## TASK DIRECTIONS
Please set down, word for word, the part of the related-claims text below that opens with the words containing "Can you spot" and closes with "claim was made.".

## TEXT BLOCK
----

1.    “Two or more CLAIMS arising from a single or related series of actual or alleged acts, errors, omissions or misfeasance, shall be considered as a single CLAIM for the purposes of this Policy, irrespective of the number of claimants or ASSUREDS and/or acts, errors or omissions. All such multiple CLAIMS shall be deemed to have been made at the time of the first CLAIM.”

2.    “Two or more CLAIMS arising from a single or related series of actual or alleged acts, errors, omissions or misfeasance, shall be considered as a single CLAIM for the purposes of this Policy, irrespective of the number of claimants or ASSUREDS and/or acts, errors or omissions. All such multiple CLAIMS shall be deemed to have been made during the POLICY PERIOD in which the earliest CLAIM was first made.”


Can you spot the difference between these two sample related claims provisions? In the first sample, the two or more related claims are deemed to have been made at the time of the first claim. But in the second sample, the two or more related claims are deemed to have been made during the “POLICY PERIOD” in which the earliest claim was made.

----

## PROVIDED MATERIAL
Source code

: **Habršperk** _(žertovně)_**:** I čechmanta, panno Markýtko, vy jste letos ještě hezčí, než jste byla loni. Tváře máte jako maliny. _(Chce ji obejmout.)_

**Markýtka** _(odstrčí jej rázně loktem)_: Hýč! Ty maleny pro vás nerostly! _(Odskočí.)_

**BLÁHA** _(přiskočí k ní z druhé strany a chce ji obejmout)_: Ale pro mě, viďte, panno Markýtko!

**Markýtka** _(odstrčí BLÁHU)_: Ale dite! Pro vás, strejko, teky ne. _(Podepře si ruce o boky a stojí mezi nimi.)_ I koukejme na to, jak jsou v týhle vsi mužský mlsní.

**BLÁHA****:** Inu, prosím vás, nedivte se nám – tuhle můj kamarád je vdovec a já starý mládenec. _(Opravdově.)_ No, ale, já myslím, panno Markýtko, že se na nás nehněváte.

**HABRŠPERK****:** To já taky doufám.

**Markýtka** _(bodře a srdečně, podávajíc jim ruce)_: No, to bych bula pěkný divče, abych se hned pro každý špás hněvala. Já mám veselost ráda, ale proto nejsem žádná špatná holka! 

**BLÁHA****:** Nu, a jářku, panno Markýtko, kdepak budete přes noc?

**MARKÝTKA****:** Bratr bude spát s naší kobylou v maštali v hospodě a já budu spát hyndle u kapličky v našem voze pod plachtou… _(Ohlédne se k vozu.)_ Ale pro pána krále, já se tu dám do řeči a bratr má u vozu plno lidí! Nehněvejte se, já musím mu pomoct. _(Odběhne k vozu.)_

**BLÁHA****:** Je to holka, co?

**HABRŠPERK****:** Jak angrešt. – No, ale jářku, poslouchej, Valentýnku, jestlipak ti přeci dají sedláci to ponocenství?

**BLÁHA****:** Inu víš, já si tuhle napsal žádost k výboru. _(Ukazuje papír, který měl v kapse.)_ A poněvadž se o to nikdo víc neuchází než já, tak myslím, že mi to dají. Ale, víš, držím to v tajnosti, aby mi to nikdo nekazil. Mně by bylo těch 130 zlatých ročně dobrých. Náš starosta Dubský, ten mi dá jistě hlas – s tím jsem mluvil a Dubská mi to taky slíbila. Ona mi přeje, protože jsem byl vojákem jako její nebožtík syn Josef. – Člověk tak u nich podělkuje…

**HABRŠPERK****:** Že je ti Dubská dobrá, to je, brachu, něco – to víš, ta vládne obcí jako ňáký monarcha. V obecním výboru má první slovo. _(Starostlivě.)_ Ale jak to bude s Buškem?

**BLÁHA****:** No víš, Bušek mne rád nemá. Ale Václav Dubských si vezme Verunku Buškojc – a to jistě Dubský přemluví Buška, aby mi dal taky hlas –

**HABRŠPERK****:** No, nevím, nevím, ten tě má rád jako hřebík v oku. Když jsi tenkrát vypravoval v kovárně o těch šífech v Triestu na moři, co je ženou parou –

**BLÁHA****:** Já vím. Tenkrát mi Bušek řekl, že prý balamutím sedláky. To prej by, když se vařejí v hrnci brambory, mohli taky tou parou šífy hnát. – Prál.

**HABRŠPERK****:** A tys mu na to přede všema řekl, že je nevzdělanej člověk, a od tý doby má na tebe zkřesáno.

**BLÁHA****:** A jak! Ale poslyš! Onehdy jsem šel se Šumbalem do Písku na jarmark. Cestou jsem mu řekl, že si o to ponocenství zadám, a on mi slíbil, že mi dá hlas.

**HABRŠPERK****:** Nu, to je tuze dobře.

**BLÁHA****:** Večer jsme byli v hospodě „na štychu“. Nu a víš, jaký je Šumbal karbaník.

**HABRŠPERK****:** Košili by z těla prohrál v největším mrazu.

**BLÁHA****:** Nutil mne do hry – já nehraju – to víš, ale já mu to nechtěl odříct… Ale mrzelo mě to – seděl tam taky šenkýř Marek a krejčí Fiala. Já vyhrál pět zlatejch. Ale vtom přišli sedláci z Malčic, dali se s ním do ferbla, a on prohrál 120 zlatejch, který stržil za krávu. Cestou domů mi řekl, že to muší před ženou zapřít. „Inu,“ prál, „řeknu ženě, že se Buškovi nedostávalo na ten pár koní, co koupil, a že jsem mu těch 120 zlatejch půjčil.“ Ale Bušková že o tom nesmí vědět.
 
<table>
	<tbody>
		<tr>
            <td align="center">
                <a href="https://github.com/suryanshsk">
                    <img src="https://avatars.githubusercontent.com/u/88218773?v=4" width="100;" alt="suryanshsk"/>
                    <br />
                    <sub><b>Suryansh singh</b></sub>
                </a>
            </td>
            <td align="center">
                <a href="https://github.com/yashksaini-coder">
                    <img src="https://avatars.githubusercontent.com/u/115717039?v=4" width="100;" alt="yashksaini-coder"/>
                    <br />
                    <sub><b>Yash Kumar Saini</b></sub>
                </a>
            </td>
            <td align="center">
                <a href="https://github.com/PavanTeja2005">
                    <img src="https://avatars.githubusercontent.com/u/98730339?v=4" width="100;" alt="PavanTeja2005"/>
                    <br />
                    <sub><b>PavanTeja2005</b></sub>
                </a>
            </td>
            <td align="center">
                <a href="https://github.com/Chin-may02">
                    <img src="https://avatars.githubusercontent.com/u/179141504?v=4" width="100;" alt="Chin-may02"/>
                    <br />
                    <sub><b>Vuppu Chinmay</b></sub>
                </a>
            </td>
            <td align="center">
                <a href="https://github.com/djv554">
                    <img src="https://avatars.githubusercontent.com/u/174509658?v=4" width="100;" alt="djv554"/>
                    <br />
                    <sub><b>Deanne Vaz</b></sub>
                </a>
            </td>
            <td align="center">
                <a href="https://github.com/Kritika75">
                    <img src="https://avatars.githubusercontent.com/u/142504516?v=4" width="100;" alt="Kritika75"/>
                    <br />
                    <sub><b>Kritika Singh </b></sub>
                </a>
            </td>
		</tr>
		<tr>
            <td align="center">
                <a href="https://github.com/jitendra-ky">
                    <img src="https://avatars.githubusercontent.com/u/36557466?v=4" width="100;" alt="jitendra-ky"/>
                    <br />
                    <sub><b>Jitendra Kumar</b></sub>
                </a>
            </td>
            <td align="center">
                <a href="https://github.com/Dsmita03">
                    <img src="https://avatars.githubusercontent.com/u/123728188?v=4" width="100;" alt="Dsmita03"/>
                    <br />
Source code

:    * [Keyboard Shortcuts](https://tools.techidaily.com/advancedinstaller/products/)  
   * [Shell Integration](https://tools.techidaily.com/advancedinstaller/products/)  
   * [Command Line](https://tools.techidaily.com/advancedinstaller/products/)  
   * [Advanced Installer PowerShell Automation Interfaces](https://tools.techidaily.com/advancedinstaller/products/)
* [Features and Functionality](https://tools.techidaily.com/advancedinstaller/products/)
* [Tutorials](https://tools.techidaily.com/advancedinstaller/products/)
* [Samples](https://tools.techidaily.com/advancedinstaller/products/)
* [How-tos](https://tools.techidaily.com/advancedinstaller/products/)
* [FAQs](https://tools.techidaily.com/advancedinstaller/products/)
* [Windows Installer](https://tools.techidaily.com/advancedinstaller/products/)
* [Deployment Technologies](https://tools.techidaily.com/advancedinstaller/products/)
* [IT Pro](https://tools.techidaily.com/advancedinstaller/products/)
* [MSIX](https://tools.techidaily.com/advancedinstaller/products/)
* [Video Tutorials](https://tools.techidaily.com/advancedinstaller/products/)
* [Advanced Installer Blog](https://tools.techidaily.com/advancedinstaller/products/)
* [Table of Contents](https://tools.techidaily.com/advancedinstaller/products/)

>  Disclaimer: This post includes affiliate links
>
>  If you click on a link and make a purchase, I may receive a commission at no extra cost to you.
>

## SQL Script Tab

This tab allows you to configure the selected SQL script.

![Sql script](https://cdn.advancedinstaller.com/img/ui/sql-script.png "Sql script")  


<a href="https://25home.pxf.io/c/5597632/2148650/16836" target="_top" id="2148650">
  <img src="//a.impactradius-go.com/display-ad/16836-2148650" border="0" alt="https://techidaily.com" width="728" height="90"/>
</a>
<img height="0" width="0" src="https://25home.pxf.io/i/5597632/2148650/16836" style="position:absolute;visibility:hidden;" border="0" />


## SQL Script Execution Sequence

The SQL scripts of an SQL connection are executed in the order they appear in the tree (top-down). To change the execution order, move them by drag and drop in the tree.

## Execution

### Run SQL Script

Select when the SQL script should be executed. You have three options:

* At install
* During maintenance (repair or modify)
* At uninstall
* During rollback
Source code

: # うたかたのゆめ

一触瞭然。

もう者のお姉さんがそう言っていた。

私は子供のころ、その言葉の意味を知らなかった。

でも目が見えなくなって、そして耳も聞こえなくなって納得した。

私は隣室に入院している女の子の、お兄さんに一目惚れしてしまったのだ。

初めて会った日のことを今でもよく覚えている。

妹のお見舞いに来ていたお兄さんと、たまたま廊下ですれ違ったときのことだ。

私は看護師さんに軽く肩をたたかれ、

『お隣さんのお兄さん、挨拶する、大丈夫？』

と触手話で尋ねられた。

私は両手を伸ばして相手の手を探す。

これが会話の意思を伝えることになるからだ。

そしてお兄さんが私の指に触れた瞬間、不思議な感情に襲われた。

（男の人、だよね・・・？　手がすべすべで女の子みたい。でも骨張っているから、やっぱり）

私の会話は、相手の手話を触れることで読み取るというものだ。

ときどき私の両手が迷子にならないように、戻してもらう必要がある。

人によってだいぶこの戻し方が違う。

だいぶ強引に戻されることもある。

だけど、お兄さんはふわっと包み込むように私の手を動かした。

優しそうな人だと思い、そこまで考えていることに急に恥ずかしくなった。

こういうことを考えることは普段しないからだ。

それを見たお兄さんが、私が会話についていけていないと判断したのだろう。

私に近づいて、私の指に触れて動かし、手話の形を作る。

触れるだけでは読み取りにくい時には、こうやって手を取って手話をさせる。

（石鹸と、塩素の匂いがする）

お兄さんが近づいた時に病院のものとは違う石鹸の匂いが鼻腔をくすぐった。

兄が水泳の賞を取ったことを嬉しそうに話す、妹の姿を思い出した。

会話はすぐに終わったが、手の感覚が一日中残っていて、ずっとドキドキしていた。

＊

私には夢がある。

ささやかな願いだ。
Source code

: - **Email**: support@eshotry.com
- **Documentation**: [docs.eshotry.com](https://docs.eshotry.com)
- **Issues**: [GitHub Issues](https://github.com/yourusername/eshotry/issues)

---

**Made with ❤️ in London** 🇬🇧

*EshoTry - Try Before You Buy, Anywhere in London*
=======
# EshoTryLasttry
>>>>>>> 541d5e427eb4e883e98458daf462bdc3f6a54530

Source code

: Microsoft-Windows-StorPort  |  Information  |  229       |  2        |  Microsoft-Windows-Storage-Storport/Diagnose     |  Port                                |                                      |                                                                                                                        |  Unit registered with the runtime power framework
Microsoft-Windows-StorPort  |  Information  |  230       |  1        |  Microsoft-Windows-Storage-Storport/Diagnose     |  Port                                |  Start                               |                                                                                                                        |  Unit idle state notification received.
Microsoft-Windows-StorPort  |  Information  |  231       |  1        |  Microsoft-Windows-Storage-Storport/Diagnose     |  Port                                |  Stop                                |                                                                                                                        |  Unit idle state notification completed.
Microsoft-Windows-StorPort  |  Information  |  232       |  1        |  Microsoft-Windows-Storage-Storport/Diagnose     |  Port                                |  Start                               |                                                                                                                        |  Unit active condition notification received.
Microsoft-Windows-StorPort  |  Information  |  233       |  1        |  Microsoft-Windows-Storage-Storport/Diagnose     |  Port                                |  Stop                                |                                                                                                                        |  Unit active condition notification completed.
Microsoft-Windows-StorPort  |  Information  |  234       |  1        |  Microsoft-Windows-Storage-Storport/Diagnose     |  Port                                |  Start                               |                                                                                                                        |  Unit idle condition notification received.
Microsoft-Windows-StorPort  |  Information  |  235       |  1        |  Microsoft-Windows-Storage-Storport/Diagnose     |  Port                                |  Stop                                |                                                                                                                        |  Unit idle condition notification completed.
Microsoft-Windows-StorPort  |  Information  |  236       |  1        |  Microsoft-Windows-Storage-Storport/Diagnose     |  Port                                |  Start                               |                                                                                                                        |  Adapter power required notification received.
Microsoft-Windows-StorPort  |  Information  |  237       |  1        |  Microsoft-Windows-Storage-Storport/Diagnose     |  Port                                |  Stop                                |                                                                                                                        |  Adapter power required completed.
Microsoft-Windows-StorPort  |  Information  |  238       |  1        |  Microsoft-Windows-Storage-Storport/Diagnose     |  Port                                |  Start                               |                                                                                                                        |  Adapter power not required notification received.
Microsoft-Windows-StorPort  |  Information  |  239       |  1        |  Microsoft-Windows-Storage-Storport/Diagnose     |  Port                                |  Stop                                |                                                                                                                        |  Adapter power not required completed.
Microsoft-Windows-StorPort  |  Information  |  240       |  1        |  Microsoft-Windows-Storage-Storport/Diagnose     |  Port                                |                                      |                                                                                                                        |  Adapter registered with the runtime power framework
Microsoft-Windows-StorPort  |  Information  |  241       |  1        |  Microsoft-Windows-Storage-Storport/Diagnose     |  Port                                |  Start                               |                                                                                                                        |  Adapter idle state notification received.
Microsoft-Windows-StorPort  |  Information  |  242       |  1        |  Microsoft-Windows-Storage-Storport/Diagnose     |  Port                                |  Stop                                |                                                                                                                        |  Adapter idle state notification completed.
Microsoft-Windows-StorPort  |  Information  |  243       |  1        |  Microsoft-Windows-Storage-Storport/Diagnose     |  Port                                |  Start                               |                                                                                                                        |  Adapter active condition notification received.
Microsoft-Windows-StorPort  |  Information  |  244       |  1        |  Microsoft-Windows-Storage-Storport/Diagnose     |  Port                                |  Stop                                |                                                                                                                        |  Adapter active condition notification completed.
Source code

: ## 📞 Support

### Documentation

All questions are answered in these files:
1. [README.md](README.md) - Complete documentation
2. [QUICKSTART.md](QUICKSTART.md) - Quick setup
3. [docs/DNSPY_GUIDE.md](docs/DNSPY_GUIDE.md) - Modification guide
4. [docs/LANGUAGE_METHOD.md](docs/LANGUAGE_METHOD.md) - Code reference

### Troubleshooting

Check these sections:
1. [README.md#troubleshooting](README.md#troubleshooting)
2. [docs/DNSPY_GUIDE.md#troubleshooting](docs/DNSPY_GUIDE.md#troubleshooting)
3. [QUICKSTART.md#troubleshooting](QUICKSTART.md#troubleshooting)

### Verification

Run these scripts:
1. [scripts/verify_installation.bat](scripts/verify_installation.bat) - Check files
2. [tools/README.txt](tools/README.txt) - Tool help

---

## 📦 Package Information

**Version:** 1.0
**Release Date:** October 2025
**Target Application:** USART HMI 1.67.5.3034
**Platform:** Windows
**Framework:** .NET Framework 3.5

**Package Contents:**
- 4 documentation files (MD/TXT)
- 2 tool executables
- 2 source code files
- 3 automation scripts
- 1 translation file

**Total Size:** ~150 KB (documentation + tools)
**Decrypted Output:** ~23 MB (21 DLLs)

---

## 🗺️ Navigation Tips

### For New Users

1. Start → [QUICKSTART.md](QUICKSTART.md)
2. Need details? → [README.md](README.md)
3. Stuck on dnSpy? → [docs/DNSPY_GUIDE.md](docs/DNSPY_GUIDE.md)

----

## WRITTEN RESPONSE
Can you spot the difference between these two sample related claims provisions? In the first sample, the two or more related claims are deemed to have been made at the time of the first claim. But in the second sample, the two or more related claims are deemed to have been made during the “POLICY PERIOD” in which the earliest claim was made.